In the 1980s, when she saw and purchased the first edition of the magazine BBW — an acronym for “big, beautiful woman” — that featured attractive clothing and lingerie for larger women, she cried.

“I saw models that looked like me and spoke in a positive manner about living large,” she said. This wakeup call, that big is beautiful, also led her to design her own line of plus-size clothing.

The positive affirmation of large female bodies was a turning point in her art. Prior to this, she had used the slender bodies in the figurative work of Norman Rockwell and Andrew Wyeth as a guide to drawing the human form. Now, she viewed the rounded fleshy women depicted by Peter Paul Rubens and Auguste Renoir with delight and subsequently began to produce paintings and prints of lush, full-bodied women.

“I started to appreciate the fullness of women’s hips and bellies. It was a radical act and it was so needed,” she said.  

Dixon feels that her art helps many others as well, according to her artist statement for the YSAC show.

“My art brings big women out of the closet,” it reads. “I draw, paint, and sculpt full-figured females as a way of self-healing and rebellion, as well as to make a social statement that all bodies are amazing, beautiful and a miracle.”

The figures are often in contrapposto pose, with hips and breasts jutting out at a proud angle due to weight being balanced primarily on one foot. She said that she particularly likes the “s” shaped curve of the body that this stance causes, and many of her nudes, which are often traffic-stopping cobalt blue, strike that pose. 

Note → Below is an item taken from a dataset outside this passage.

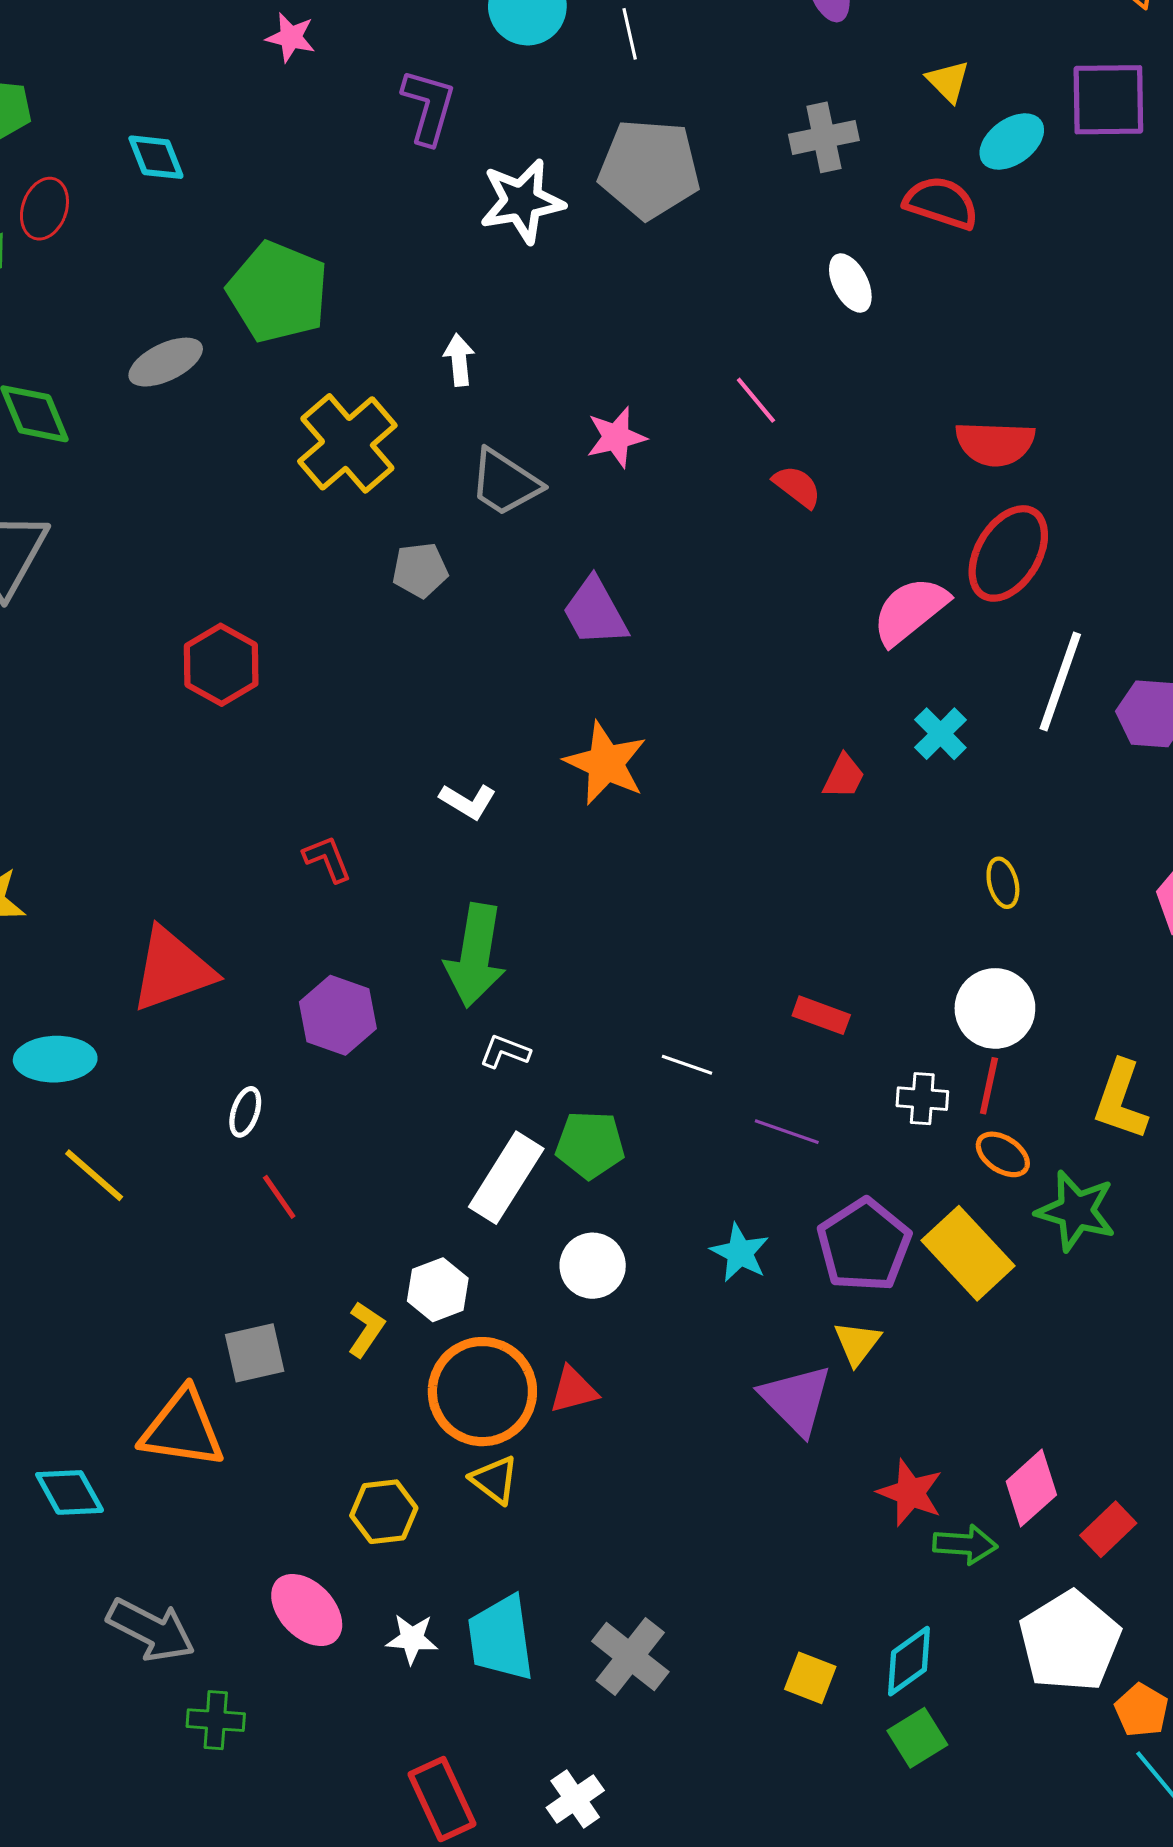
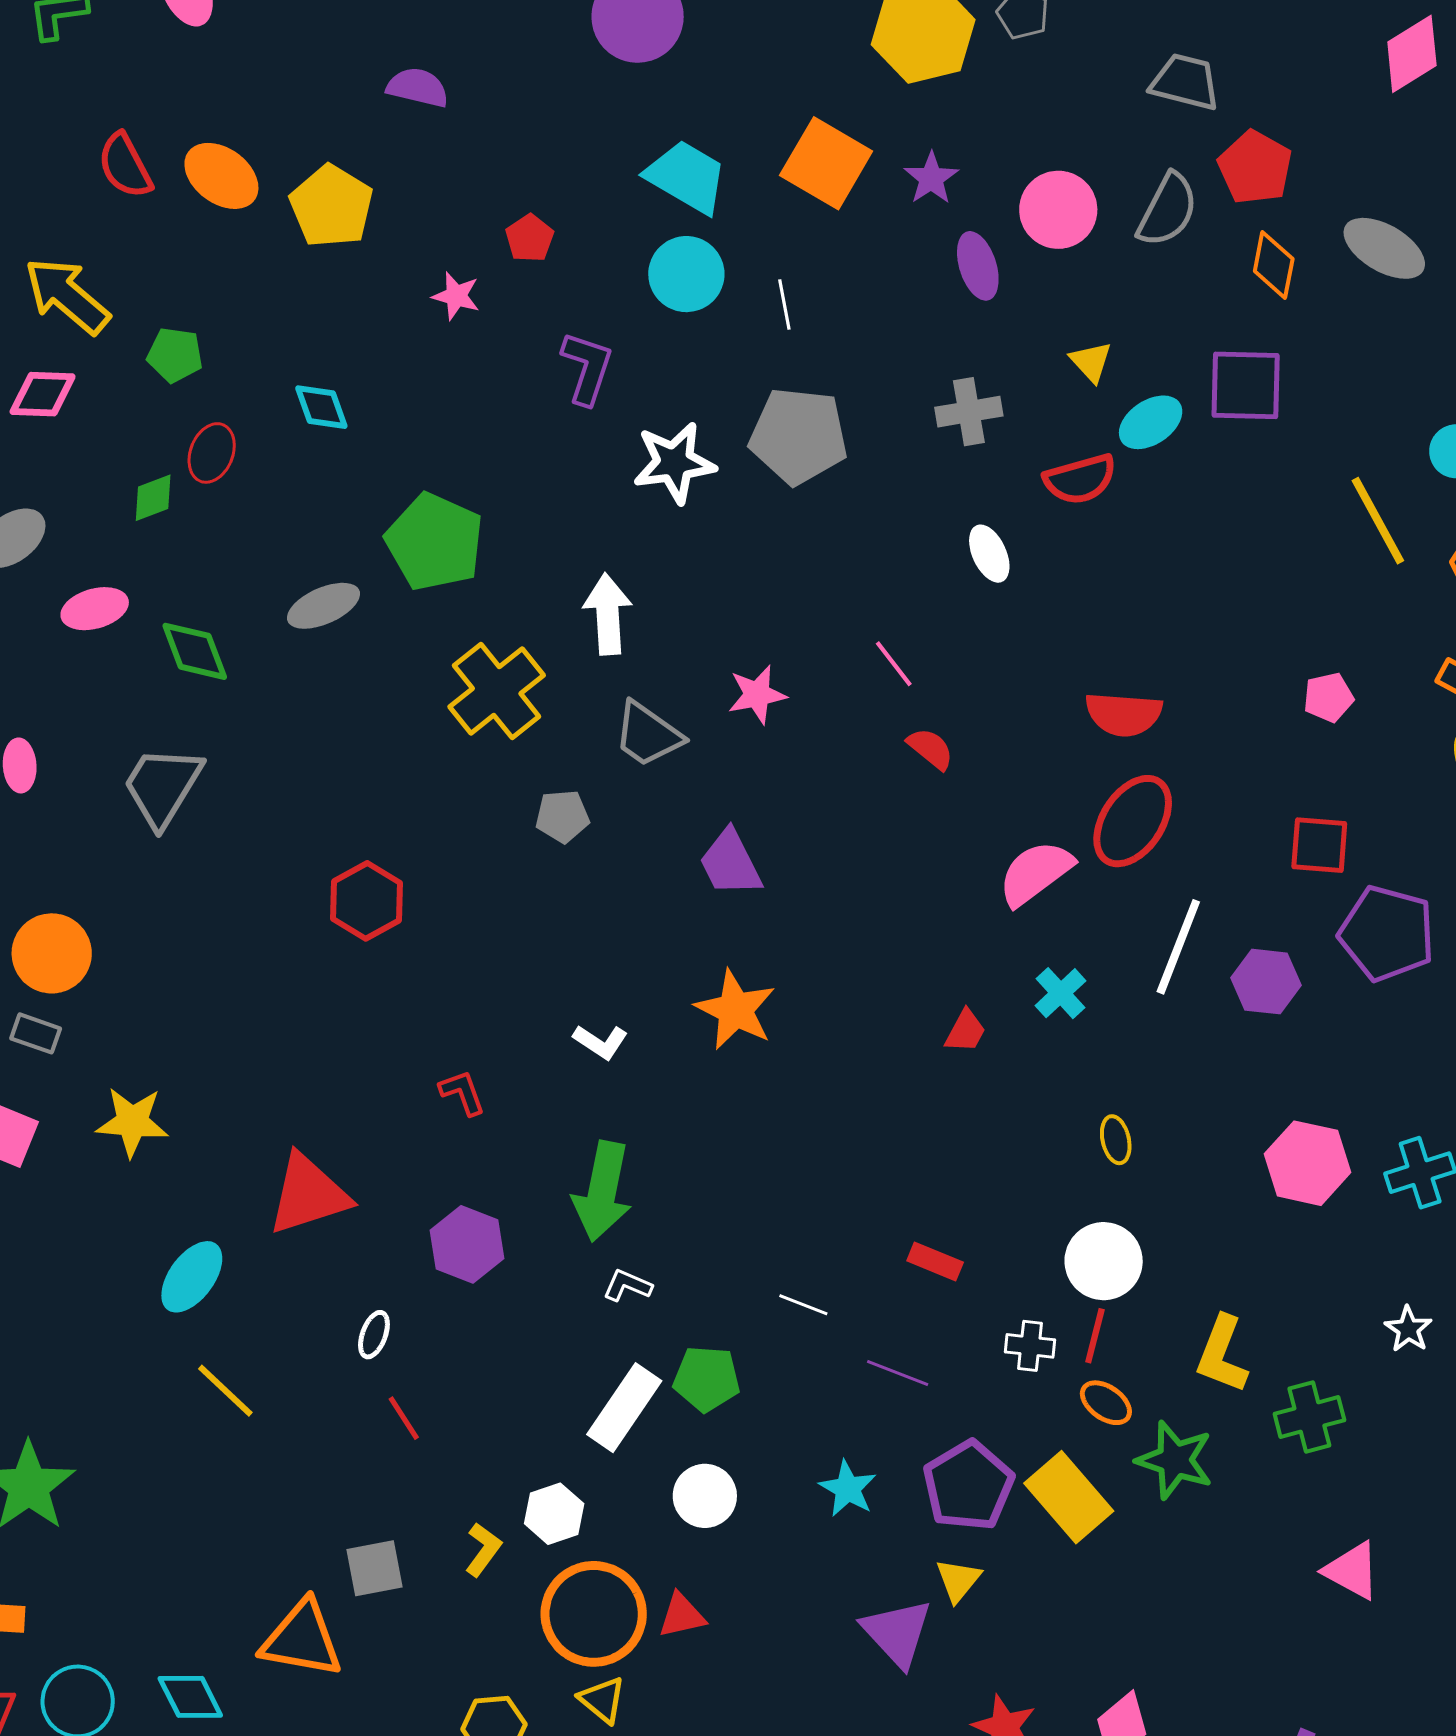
red semicircle: (941, 203) -> (1080, 479), turned 144
white arrow: (459, 360) -> (608, 614), size x1.6
cyan ellipse: (55, 1059) -> (192, 1277), turned -54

To facilitate her work with the human form, for several years, beginning in 2004 when she lived in Yellow Springs, Dixon hosted an open studio in her home on West South College Street with live models. To her, the open studio is a very sacred space. 

“What happens between a model and an artist is magical,” she said. “Models are such a gift. It’s my equivalent of going to church.”

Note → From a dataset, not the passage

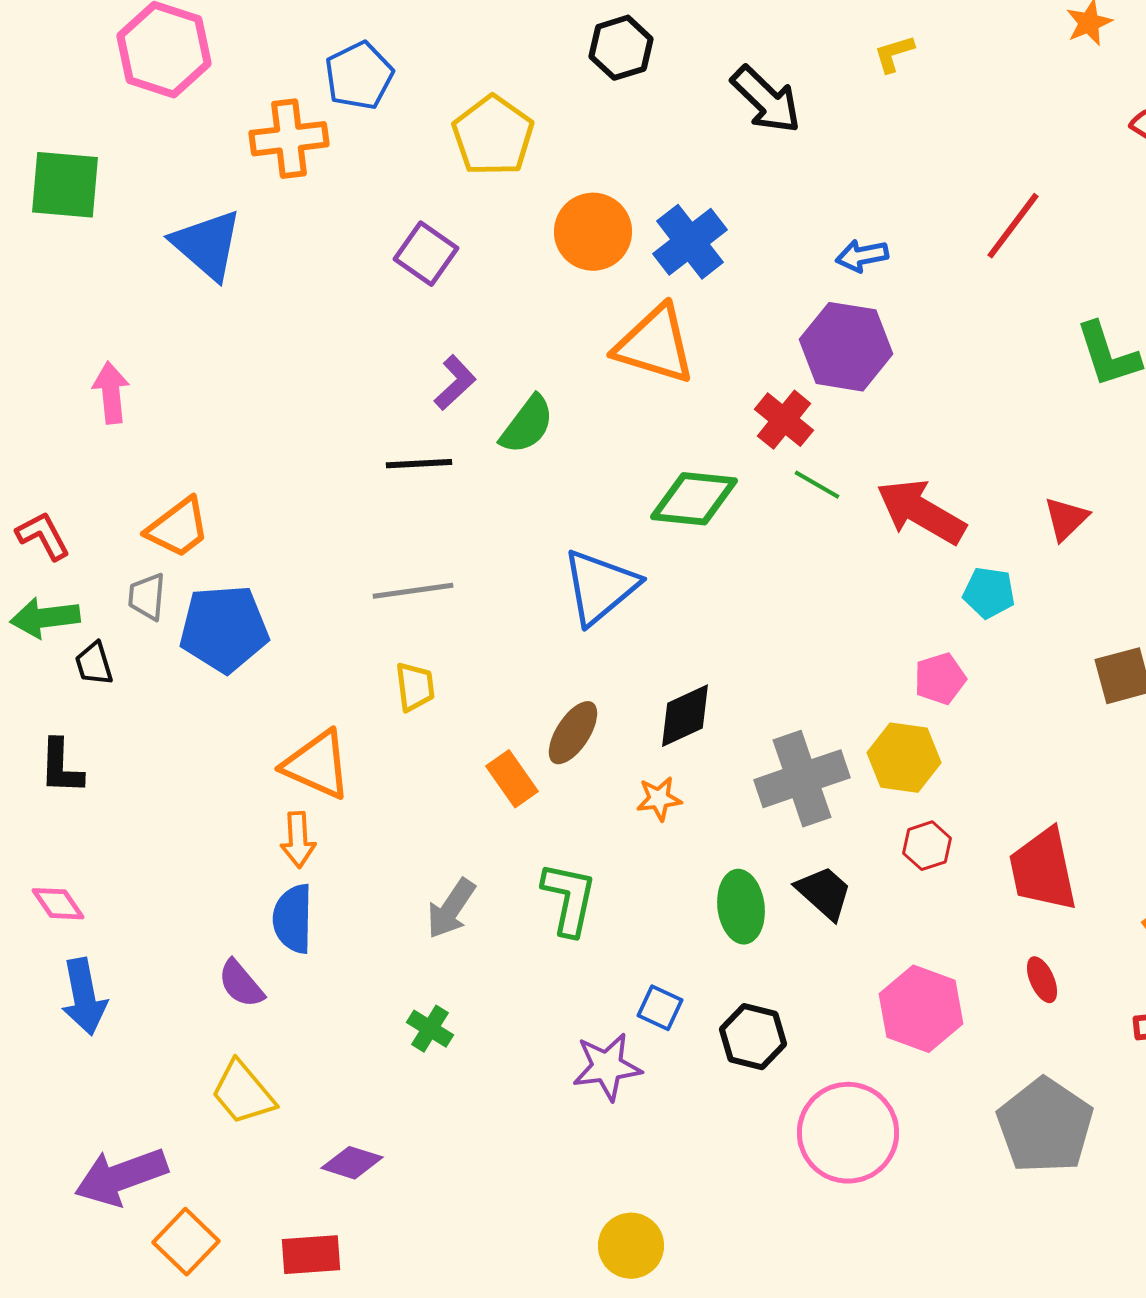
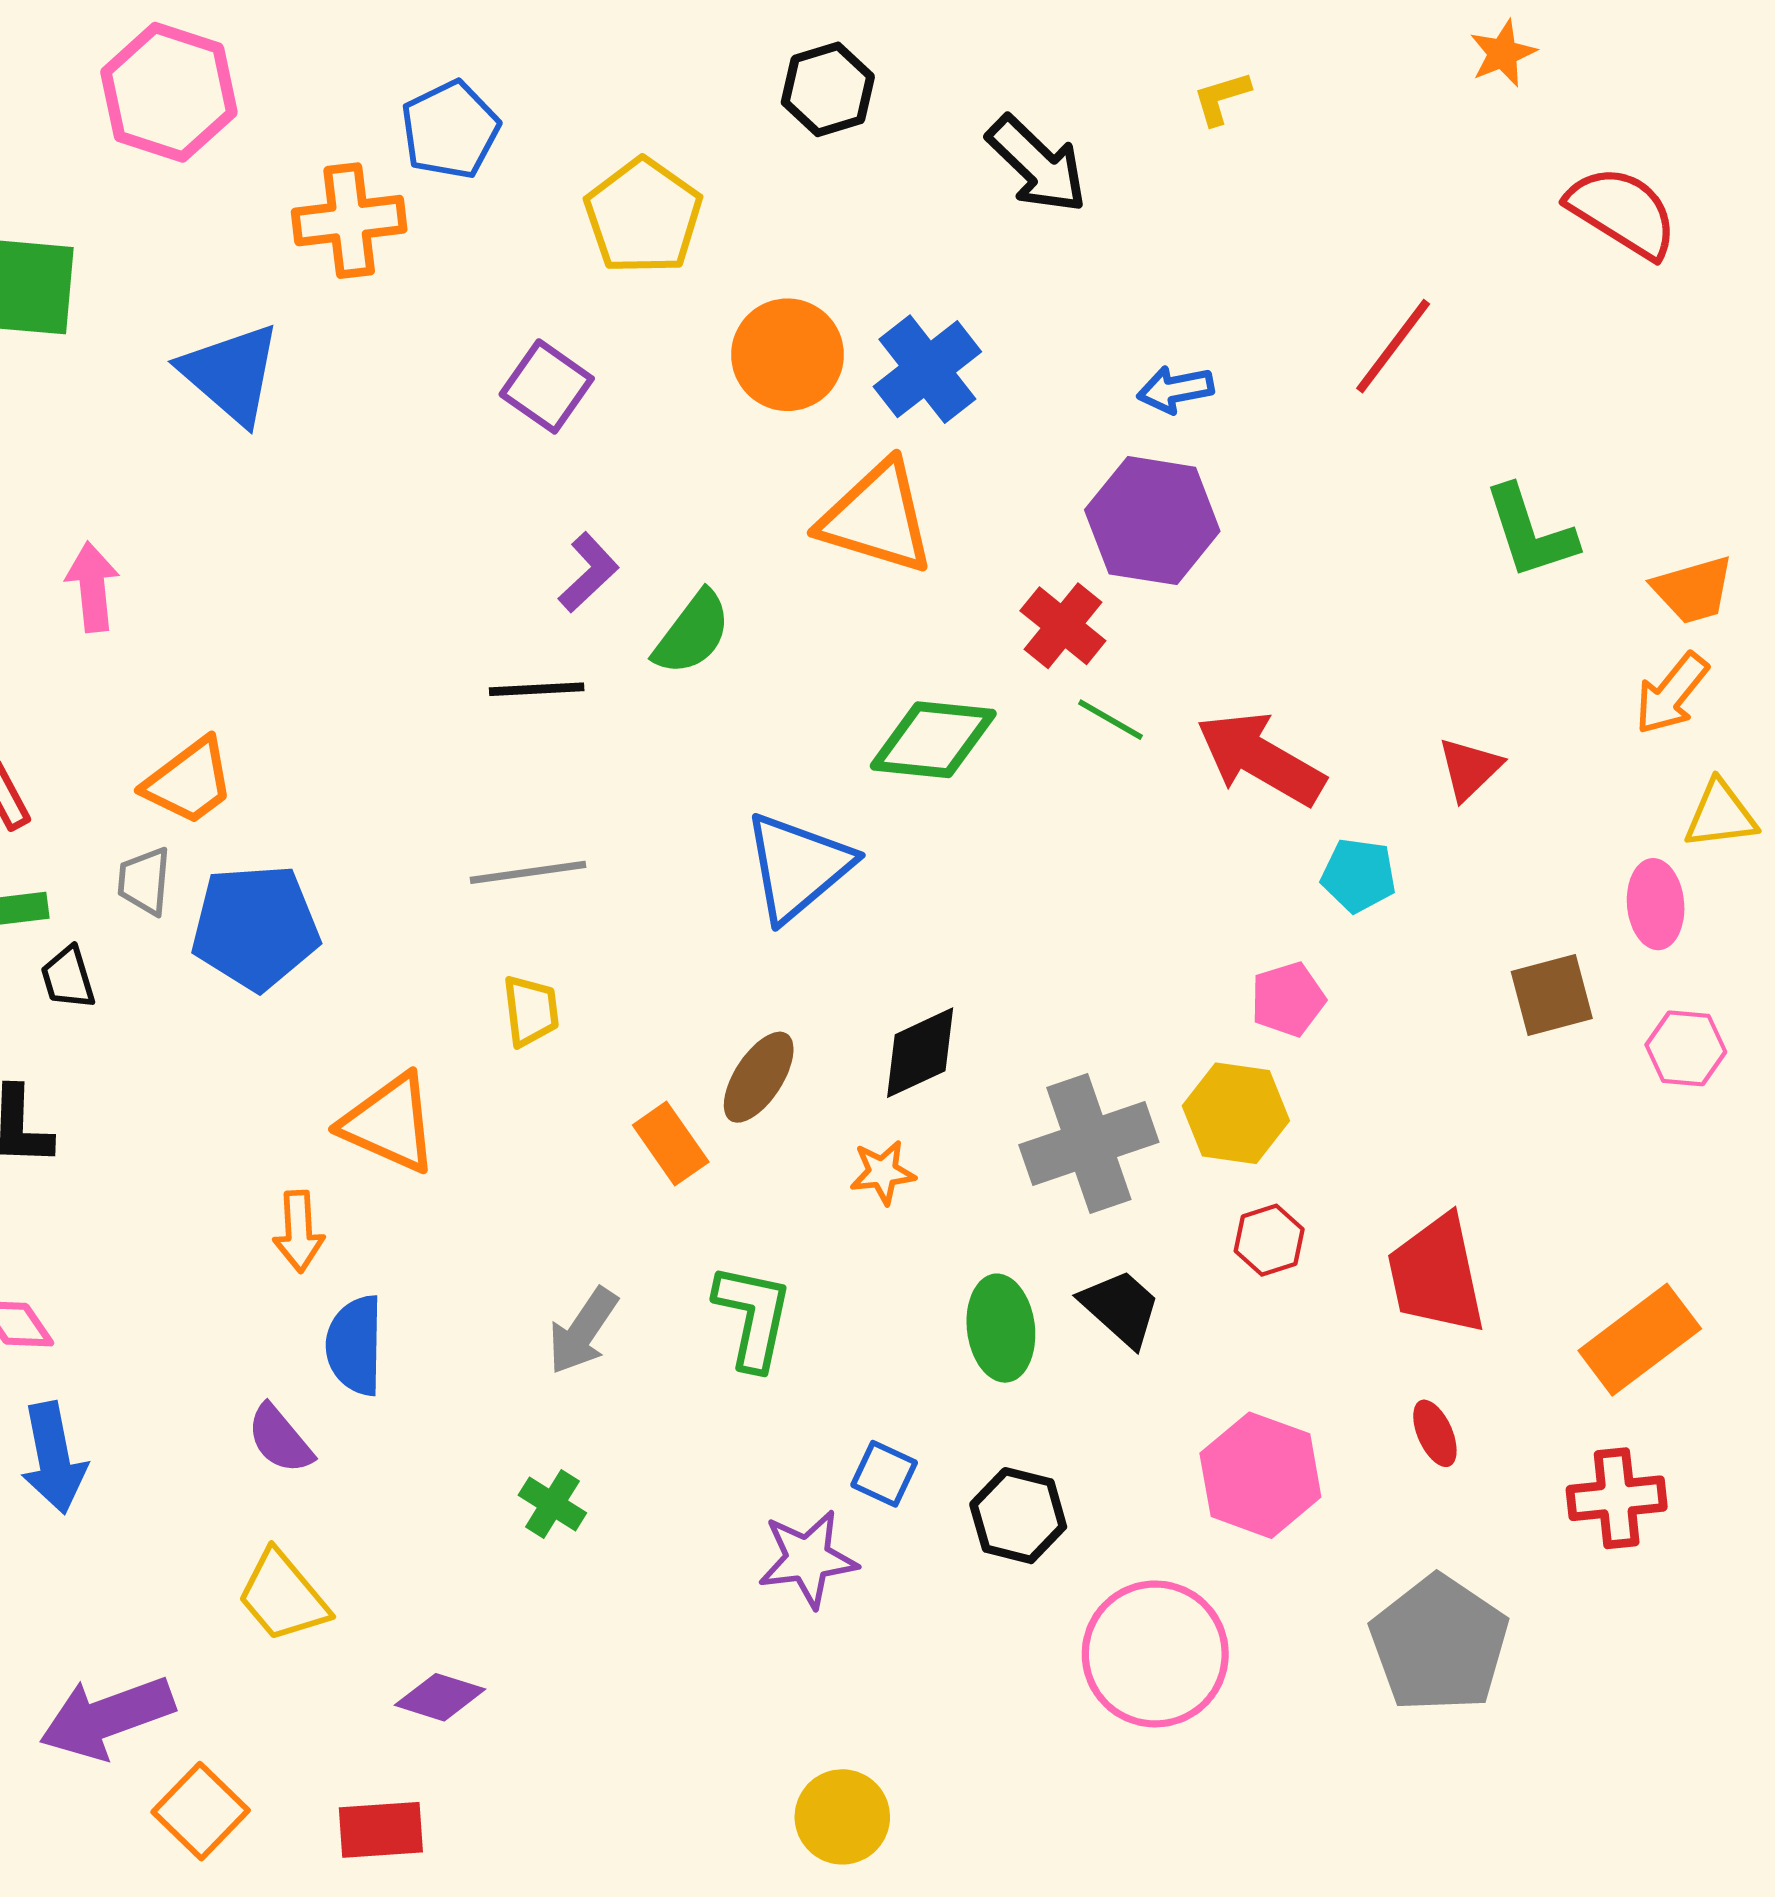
orange arrow: (298, 840) -> (299, 1231), moved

Dixon writes in her artist statement that much of the work in the exhibition grew out of a period of instability and pain in her life due to constant moves after her time in Yellow Springs.

Finding beauty in the healing process extends to the care she provides her aquatic students. Since 2014, Dixon has been helping women grow stronger physically by offering six classes, both shallow and deep-water aerobics, at the Antioch College Wellness Center. 

Dixon added that although she pushes her students hard, her class is self-adjusting; each person finds their own preferred exercise level.

Dixon’s commitment to her Wellness Center students, as well as her dedication to art, is life-long. It’s all a part of her quest to help women become stronger and more self-accepting.

*Steiger is a local artist and writer.